With the wealth of information on the internet, I have continued to develop my own thoughts and philosophies on strength and conditioning through a select few inadvertent-mentors. Dan Pfaff, Mike Boyle, Mike Young, Dave Tenney and Mladen Jovanovic have been highly influential in the way I structure my thoughts and practices around training. Aside from Mladen, I have never met these world-renowned coaches; yet due to availability of information on the net, I feel like I know these coaches well. In Australia, we have fantastic strength & conditioning coaches who contribute a lot to the local and international industry, but the level of information which comes out of North America is just greater (not always a good thing:), yet not superior in any way to the knowledge and applied practice in Australia. The times I have been fortunate enough to sit down with a few Aussie coaches working in elite sport I have found them to be overwhelmingly helpful and accommodating to the cause of younger coaches. I use the term inadvertent-mentor as these coaches are unknowingly, yet fortunately, contributing to my professional development as a coach by giving website interviews, posting links or photos on twitter, or filming their practice sessions. This type of information is liquid gold for those not at the coalface with elite or professional athletes.

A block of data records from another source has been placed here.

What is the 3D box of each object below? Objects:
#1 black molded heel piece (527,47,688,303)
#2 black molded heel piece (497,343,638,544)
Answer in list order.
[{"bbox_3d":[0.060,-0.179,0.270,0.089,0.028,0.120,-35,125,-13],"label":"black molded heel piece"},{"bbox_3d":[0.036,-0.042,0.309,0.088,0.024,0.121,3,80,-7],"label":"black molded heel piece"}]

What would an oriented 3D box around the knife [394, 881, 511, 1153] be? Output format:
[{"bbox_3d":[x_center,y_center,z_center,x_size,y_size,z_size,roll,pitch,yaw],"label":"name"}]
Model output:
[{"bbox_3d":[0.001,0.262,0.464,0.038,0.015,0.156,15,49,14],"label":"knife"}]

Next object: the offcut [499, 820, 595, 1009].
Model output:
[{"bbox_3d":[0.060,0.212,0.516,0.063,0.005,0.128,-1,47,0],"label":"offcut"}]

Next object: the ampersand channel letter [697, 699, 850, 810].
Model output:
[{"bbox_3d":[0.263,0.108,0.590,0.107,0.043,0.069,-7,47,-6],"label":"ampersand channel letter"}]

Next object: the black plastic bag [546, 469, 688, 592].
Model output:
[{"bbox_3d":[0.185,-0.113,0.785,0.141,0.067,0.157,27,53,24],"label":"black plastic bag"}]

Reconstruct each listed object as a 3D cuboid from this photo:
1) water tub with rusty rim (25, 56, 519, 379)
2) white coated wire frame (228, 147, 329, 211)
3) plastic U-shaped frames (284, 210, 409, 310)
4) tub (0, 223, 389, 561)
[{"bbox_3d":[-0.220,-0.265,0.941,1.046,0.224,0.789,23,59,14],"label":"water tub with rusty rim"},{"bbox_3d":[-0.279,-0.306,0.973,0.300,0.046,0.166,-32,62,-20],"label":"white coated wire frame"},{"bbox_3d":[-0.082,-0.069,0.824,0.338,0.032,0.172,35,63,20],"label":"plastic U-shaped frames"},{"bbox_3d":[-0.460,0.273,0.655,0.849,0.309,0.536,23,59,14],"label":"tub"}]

The world of strength and conditioning is a small but ever-expanding fraternity of men and women. I hope everyone continues to be a mentor or a sounding-board for those coming through the ranks. There are no secrets ingredients to training; just different recipes and cooking methods. Although only in my coaching infancy, I know it is not an exact science and I will continue to develop my craft. Thanks to those who have contributed to my development to date. Good luck on your journey!